Pavel Panchekha

By

Share under CC-BY-SA.

Any opinions, findings, and conclusions or recommendations expressed in this material are those of the author and do not necessarily reflect the views of the National Science Foundation.

Using Org-mode to Publish a Web Site

This blog is written with Org-mode from Emacs, and deployed using a git hook. Here’s my setup.

Publishing on git push

Org-mode is an Emacs outliner, markup language, personal organizer, spreadsheet, and literate programming system.11 Yes. I use it for my blog because of the rich markup language it provides. Org-mode's markup language can be compiled to HTML, and its publish system allows systematically compiling a whole interlinked website.

Since Org-mode is an Emacs package, I use Emacs in batch mode to run it, instructing it to open the index page index.org, load the list of tasks publish.el, and run the tasks (org-publish-all).

emacs -Q --batch \
    -l /tmp/www-in/etc/publish.el \
    /tmp/www-in/index.org \
    --funcall org-publish-all

Note that the index page and the list of tasks are located in www-in. That directory is a clean checkout of my website's git repository:

cd /tmp

# Copy repository and make directories
[ -d /tmp/www-in  ] || git clone /home/git/repositories/www.git /tmp/www-in 
[ -d /tmp/www-out ] || mkdir /tmp/www-out

This script is run every time I push to the git repository as a post-receive hook.
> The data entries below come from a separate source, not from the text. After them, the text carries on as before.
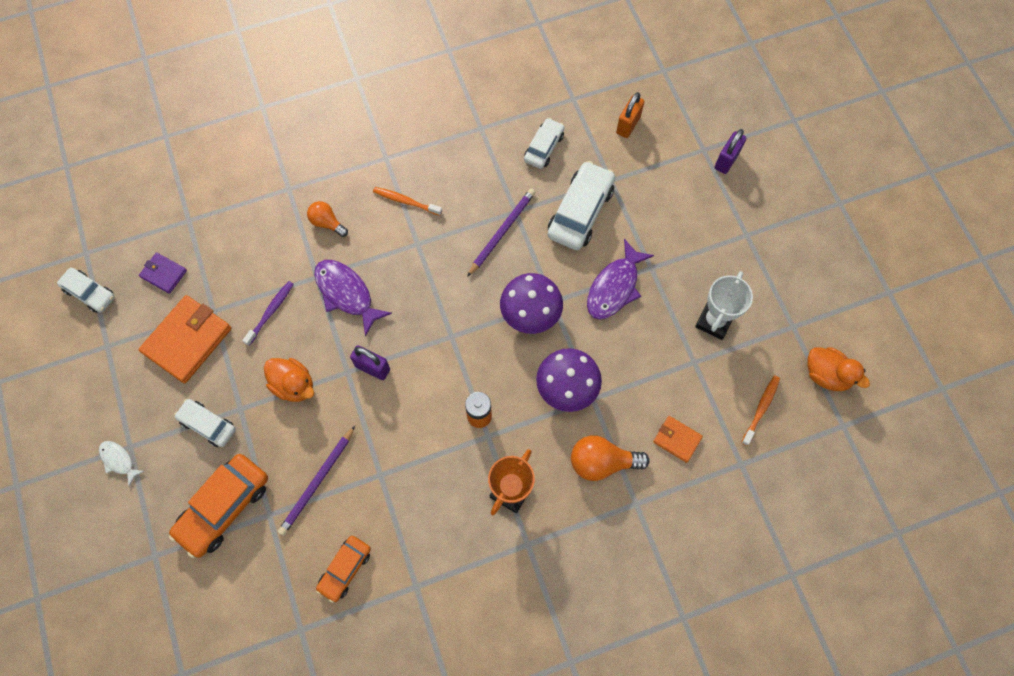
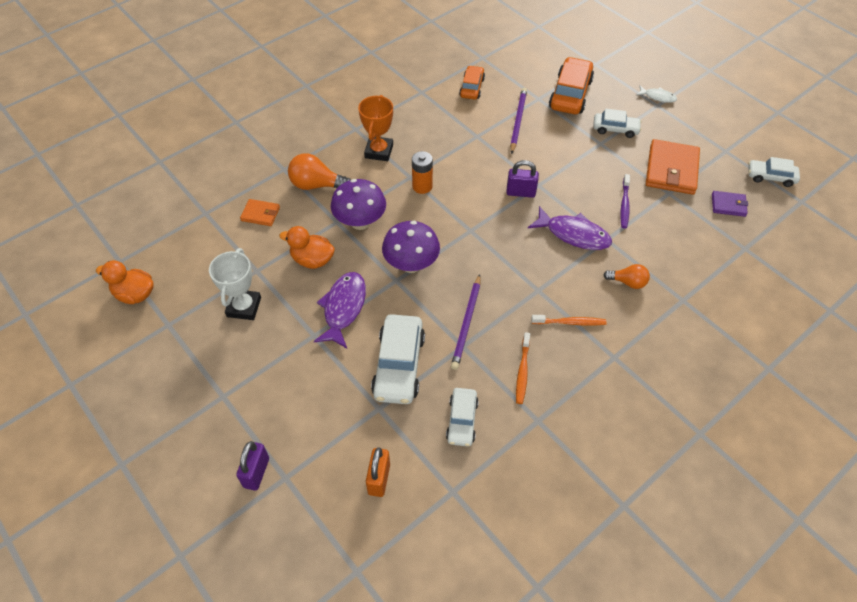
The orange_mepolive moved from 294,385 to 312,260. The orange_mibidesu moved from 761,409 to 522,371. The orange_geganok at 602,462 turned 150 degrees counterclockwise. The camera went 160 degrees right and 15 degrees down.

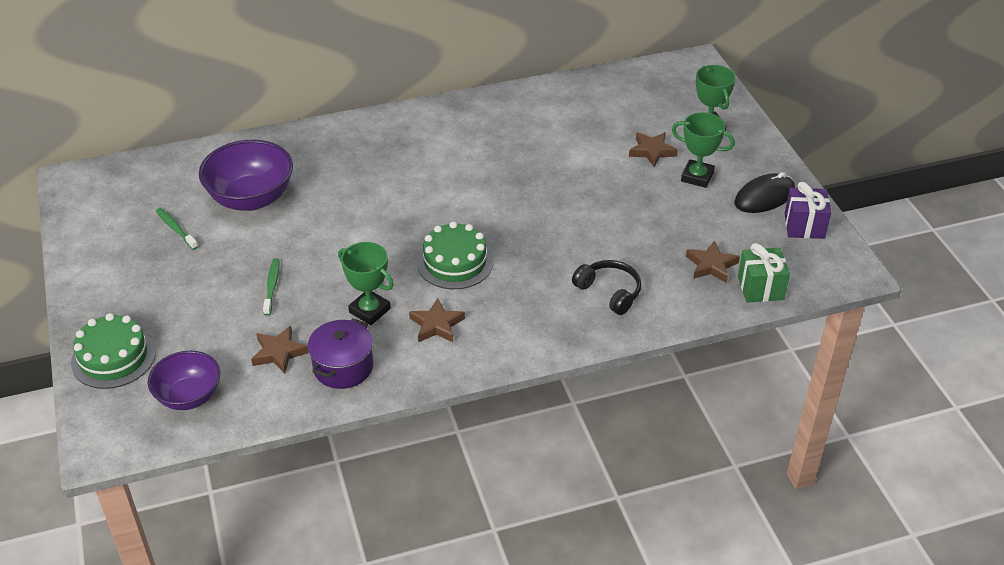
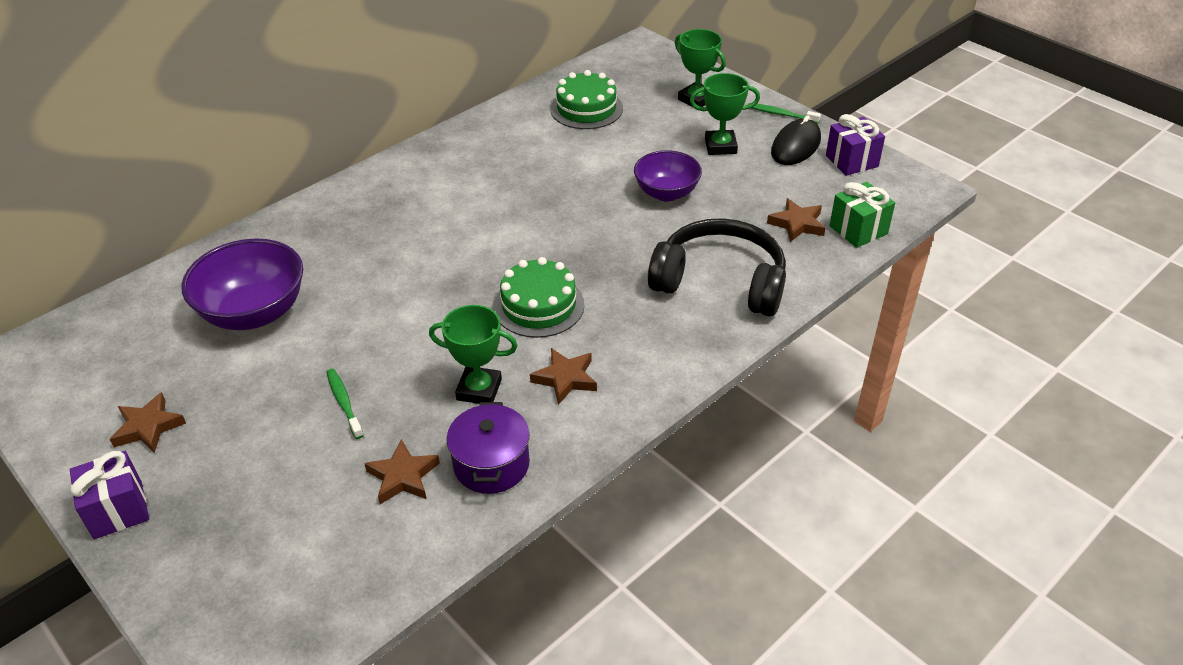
The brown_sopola moved from 652,151 to 148,427. The green_mibidesu moved from 176,229 to 781,114. The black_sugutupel at 609,292 changed to 1.78 times the size. The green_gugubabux moved from 113,357 to 586,109. The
If /tmp/www-in already exists, it fetches any new changes:

cd /tmp/www-in
unset GIT_DIR
GIT_WORK_TREE=/tmp/www-in/ git fetch
GIT_WORK_TREE=/tmp/www-in/ git checkout -f origin/master

The reason for explicitly setting GIT_WORK_TREE is that that variable, which git reads, is explicitly set in hooks; that’s also why I unset GIT_DIR.
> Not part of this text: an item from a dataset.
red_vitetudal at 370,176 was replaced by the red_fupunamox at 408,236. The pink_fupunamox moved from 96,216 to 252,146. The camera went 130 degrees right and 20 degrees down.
After the hook copies/updates the repository to www-in, it runs the emacs invocation above and then copies the HTML output from /tmp/www-out to the web server root.

cp -r /tmp/www-out/* ~www/www

There’s one final trick involved for updating the hook itself. I keep the hook in the same repository as the website, and copy it over on every push:

cp /tmp/www-in/etc/post-receive.hook /home/git/repositories/www.git/hooks/post-receive

I make sure edits to the hook are in separate commits from edits to anything else, so that I'm always running the current version of the hook.
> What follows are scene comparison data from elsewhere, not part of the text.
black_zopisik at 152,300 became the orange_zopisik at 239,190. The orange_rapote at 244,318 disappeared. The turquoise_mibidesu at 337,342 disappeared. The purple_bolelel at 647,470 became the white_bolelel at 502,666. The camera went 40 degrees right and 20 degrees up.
Compiling Org-mode to HTML

The hook above ultimately centers around calling the Emacs command org-publish-all. This command executes a list of tasks, each of which calls a different publishing function. My site has three tasks: one master task and then two child tasks for compiling Org files to HTML and for publishing static pages.

(setq org-publish-project-alist
      `(("www"
         :components ("www-pages" "www-static"))
        ("www-pages" ...)
        ("www-static" ...)))

The task for static pages is simple; it simply copies files from www-in to www-out using the org-publish-attachment command:

("www-static"
 :base-directory "/tmp/www-in"
 :base-extension "css\\|js\\|png\\|..."
 :publishing-directory "/tmp/www-out"
 :publishing-function org-publish-attachment
 :recursive t)))

The properties here should be quite self-explanatory; base-extension indicates which files to copy, and I've replaced my long list of file extensions with a ... there, but the list is quite long.22 Every once in a while I need to add another extension to the list. I should fix that at some point, because every time I forget I have a broken link on my site.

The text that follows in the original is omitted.